Короче сказать, мир может быть спасен лишь тогда, когда возникнет новая аристократия, порода маэстро, приближающаяся к типу «Ueberniensch». Европа, без различия границ, должна бы управляться такими людьми, а массой подобало бы жертвовать для них. Вот это был бы настоящий погром!
* * *В самой странной из книг Ницше, в своем роде «евангелии для исключительных людей», «Библии титанов» («Also sprach Zarathustra»), этот модный философ от лица Зороастра посвящает нас в заповеди сильных. Вот несколько из этих заповедей:
Не щади своего соседа.
Берегись доброго человека.
Не верь, что ты не должен красть и прелюбодействовать.
Будь тверд, как алмаз.
Да будет тебе чуждо принуждение, как и раскаяние.
Знай, что ничего нет истинного и что все позволяется, кроме слабости.
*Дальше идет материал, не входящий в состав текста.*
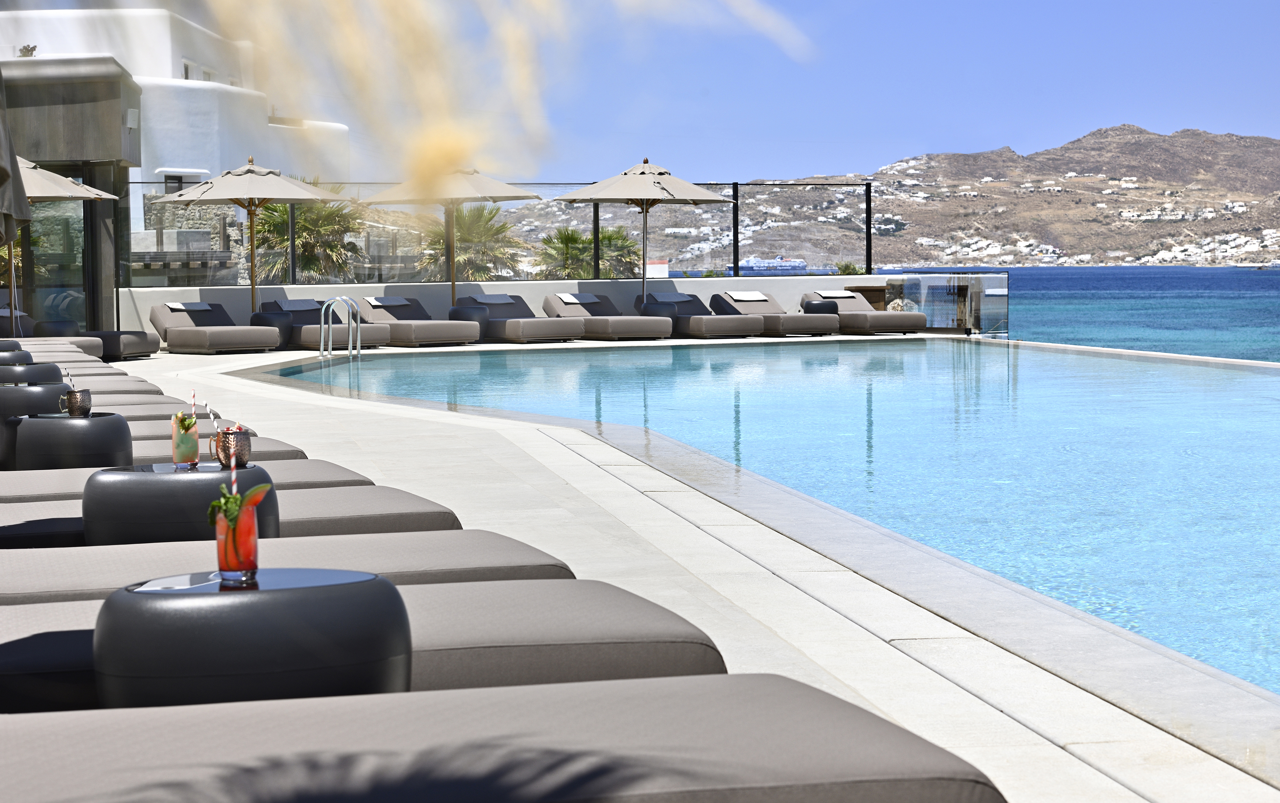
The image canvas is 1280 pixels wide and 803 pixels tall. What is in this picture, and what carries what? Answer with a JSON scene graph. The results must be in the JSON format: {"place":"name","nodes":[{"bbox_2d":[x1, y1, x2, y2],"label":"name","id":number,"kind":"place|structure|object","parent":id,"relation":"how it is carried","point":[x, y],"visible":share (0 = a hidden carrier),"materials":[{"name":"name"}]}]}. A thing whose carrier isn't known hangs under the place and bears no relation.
{"place":"outdoors","nodes":[
{"label":"outdoors","id":0,"kind":"place"},
{"bbox_2d":[0,55,139,336],"label":"pavilion","id":1,"kind":"structure","parent":0,"point":[96,286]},
{"bbox_2d":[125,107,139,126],"label":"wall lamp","id":2,"kind":"object","parent":1,"relation":"attached to","point":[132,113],"visible":0.95,"materials":[{"name":"white"}]},
{"bbox_2d":[0,7,351,284],"label":"white building","id":3,"kind":"structure","parent":0,"point":[140,213],"materials":[{"name":"white paint"}]},
{"bbox_2d":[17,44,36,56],"label":"plant","id":4,"kind":"object","parent":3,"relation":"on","point":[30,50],"visible":0.75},
{"bbox_2d":[162,172,198,192],"label":"window","id":5,"kind":"structure","parent":3,"relation":"in","point":[176,189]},
{"bbox_2d":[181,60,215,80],"label":"window","id":6,"kind":"structure","parent":3,"relation":"in","point":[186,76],"materials":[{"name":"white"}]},
{"bbox_2d":[188,0,817,190],"label":"pampas grass","id":7,"kind":"structure","parent":0,"point":[447,147],"materials":[{"name":"beige plant"}]},
{"bbox_2d":[117,273,894,342],"label":"low wall","id":8,"kind":"structure","parent":0,"point":[540,286],"materials":[{"name":"white paint"}]},
{"bbox_2d":[131,174,871,283],"label":"glass fence","id":9,"kind":"object","parent":8,"relation":"attached to","point":[734,228],"visible":0.75,"materials":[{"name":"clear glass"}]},
{"bbox_2d":[0,0,1279,185],"label":"sky","id":10,"kind":"structure","parent":0,"point":[891,145],"materials":[{"name":"blue"}]},
{"bbox_2d":[643,259,669,277],"label":"building","id":11,"kind":"structure","parent":0,"point":[666,269],"materials":[{"name":"white"}]},
{"bbox_2d":[114,336,1279,802],"label":"pool deck","id":12,"kind":"structure","parent":0,"point":[413,474],"materials":[{"name":"beige stone"}]},
{"bbox_2d":[0,337,23,352],"label":"side table","id":13,"kind":"object","parent":12,"relation":"on","point":[18,345],"visible":0.38,"materials":[{"name":"black plastic"}]},
{"bbox_2d":[0,63,31,244],"label":"closed umbrella","id":14,"kind":"object","parent":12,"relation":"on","point":[3,157],"visible":1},
{"bbox_2d":[0,347,33,364],"label":"side table","id":15,"kind":"object","parent":12,"relation":"on","point":[25,355],"visible":0.34,"materials":[{"name":"black plastic"}]},
{"bbox_2d":[0,363,64,383],"label":"side table","id":16,"kind":"object","parent":12,"relation":"on","point":[30,369],"visible":0.32,"materials":[{"name":"black plastic"}]},
{"bbox_2d":[0,382,69,467],"label":"side table","id":17,"kind":"object","parent":12,"relation":"on","point":[47,389],"visible":0.48,"materials":[{"name":"black plastic"}]},
{"bbox_2d":[32,319,80,336],"label":"side table","id":18,"kind":"object","parent":12,"relation":"on","point":[52,328],"visible":0.6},
{"bbox_2d":[4,157,116,328],"label":"patio umbrella","id":19,"kind":"object","parent":12,"relation":"on","point":[93,191],"visible":0.7,"materials":[{"name":"beige fabric"}]},
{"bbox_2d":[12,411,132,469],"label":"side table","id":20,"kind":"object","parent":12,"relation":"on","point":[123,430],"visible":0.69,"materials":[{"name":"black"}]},
{"bbox_2d":[59,389,92,416],"label":"cup","id":21,"kind":"object","parent":20,"relation":"on","point":[79,408],"visible":0.99,"materials":[{"name":"brown metal"}]},
{"bbox_2d":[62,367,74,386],"label":"straw","id":22,"kind":"object","parent":21,"relation":"in","point":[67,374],"visible":0.66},
{"bbox_2d":[0,307,156,357],"label":"lounge chair","id":23,"kind":"object","parent":12,"relation":"on","point":[142,347],"visible":0.52,"materials":[{"name":"grey fabric"}]},
{"bbox_2d":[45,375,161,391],"label":"sun lounger","id":24,"kind":"object","parent":12,"relation":"on","point":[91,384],"visible":0.2,"materials":[{"name":"grey fabric"}]},
{"bbox_2d":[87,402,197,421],"label":"sun lounger","id":25,"kind":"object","parent":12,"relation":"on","point":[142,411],"visible":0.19,"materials":[{"name":"grey fabric"}]},
{"bbox_2d":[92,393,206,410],"label":"sun lounger","id":26,"kind":"object","parent":12,"relation":"on","point":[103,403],"visible":0.17,"materials":[{"name":"fabric"}]},
{"bbox_2d":[82,460,278,546],"label":"side table","id":27,"kind":"object","parent":12,"relation":"on","point":[93,509],"visible":0.64,"materials":[{"name":"black plastic"}]},
{"bbox_2d":[170,410,201,468],"label":"glass","id":28,"kind":"object","parent":27,"relation":"on","point":[196,452],"visible":0.99,"materials":[{"name":"clear glass"}]},
{"bbox_2d":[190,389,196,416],"label":"straw","id":29,"kind":"object","parent":28,"relation":"in","point":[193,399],"visible":0.9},
{"bbox_2d":[211,426,252,467],"label":"copper mug","id":30,"kind":"object","parent":27,"relation":"on","point":[242,443],"visible":0.99,"materials":[{"name":"brown metal"}]},
{"bbox_2d":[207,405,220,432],"label":"straw","id":31,"kind":"object","parent":30,"relation":"in","point":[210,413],"visible":0.84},
{"bbox_2d":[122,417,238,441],"label":"sun lounger","id":32,"kind":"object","parent":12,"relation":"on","point":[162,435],"visible":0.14,"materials":[{"name":"grey fabric"}]},
{"bbox_2d":[0,458,369,502],"label":"sun lounger","id":33,"kind":"object","parent":12,"relation":"on","point":[37,484],"visible":0.24,"materials":[{"name":"grey fabric"}]},
{"bbox_2d":[111,440,306,464],"label":"sun lounger","id":34,"kind":"object","parent":12,"relation":"on","point":[203,452],"visible":0.17,"materials":[{"name":"fabric"}]},
{"bbox_2d":[147,300,279,352],"label":"lounge chair","id":35,"kind":"object","parent":12,"relation":"on","point":[181,333],"visible":0.99,"materials":[{"name":"grey fabric"}]},
{"bbox_2d":[159,300,213,310],"label":"towel","id":36,"kind":"object","parent":35,"relation":"on","point":[198,308],"visible":0.94,"materials":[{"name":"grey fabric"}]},
{"bbox_2d":[0,485,453,550],"label":"sun lounger","id":37,"kind":"object","parent":12,"relation":"on","point":[381,499],"visible":0.35,"materials":[{"name":"grey fabric"}]},
{"bbox_2d":[151,158,352,312],"label":"patio umbrella","id":38,"kind":"object","parent":12,"relation":"on","point":[254,191],"visible":0.97,"materials":[{"name":"beige fabric"}]},
{"bbox_2d":[91,567,412,705],"label":"side table","id":39,"kind":"object","parent":12,"relation":"on","point":[213,601],"visible":0.79,"materials":[{"name":"black plastic"}]},
{"bbox_2d":[212,489,260,582],"label":"glass","id":40,"kind":"object","parent":39,"relation":"on","point":[252,533],"visible":0.93,"materials":[{"name":"clear glass"}]},
{"bbox_2d":[229,456,237,495],"label":"straw","id":41,"kind":"object","parent":40,"relation":"in","point":[235,486],"visible":0.7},
{"bbox_2d":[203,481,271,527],"label":"sprig","id":42,"kind":"object","parent":40,"relation":"in","point":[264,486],"visible":0.82,"materials":[{"name":"green plant"}]},
{"bbox_2d":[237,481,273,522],"label":"watermelon slice","id":43,"kind":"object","parent":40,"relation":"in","point":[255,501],"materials":[{"name":"red food"}]},
{"bbox_2d":[249,308,292,348],"label":"side table","id":44,"kind":"object","parent":12,"relation":"on","point":[261,318],"visible":0.71,"materials":[{"name":"black plastic"}]},
{"bbox_2d":[0,533,574,606],"label":"sun lounger","id":45,"kind":"object","parent":12,"relation":"on","point":[86,574],"visible":0.46,"materials":[{"name":"grey fabric"}]},
{"bbox_2d":[262,296,393,347],"label":"lounge chair","id":46,"kind":"object","parent":12,"relation":"on","point":[364,338],"visible":0.67,"materials":[{"name":"grey fabric"}]},
{"bbox_2d":[280,296,326,307],"label":"towel","id":47,"kind":"object","parent":46,"relation":"on","point":[301,303],"visible":0.79,"materials":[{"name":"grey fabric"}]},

Такая мораль для практики жизни вовсе не нова. Если что тут ново, это именно возведение её в теорию. Зороастр Ницше, очевидно, знаком с философами-циниками древней Греции, отрицателями современной им цивилизации. Платон того периода, когда он мечтал для своей республики о благородной касте воинов, Маккиавели, примирявший «sceleratezza» и «virtu» (преступность и добродетель), де-Местр, превозносивший мистическую доблесть войны, говорили совершенно таким же языком, как Зороастр. Провозглашение прав гения, восхваление преступной воли и поиски лучших людей на каторге, бравурство и смелость которых среди нашей расслабленной цивилизации не могли найти исхода иначе, как в преступлении, все это было общим местом романтики. Жестокосердие Ницше и его проповедь безнравственности можно найти еще у Карла Мора в «Разбойниках» Шиллера, у сатанинских героев Байрона, у Бальзаковского Вотрэня, у Жюльена Сореля – героя известного романа Стендаля – Бейля.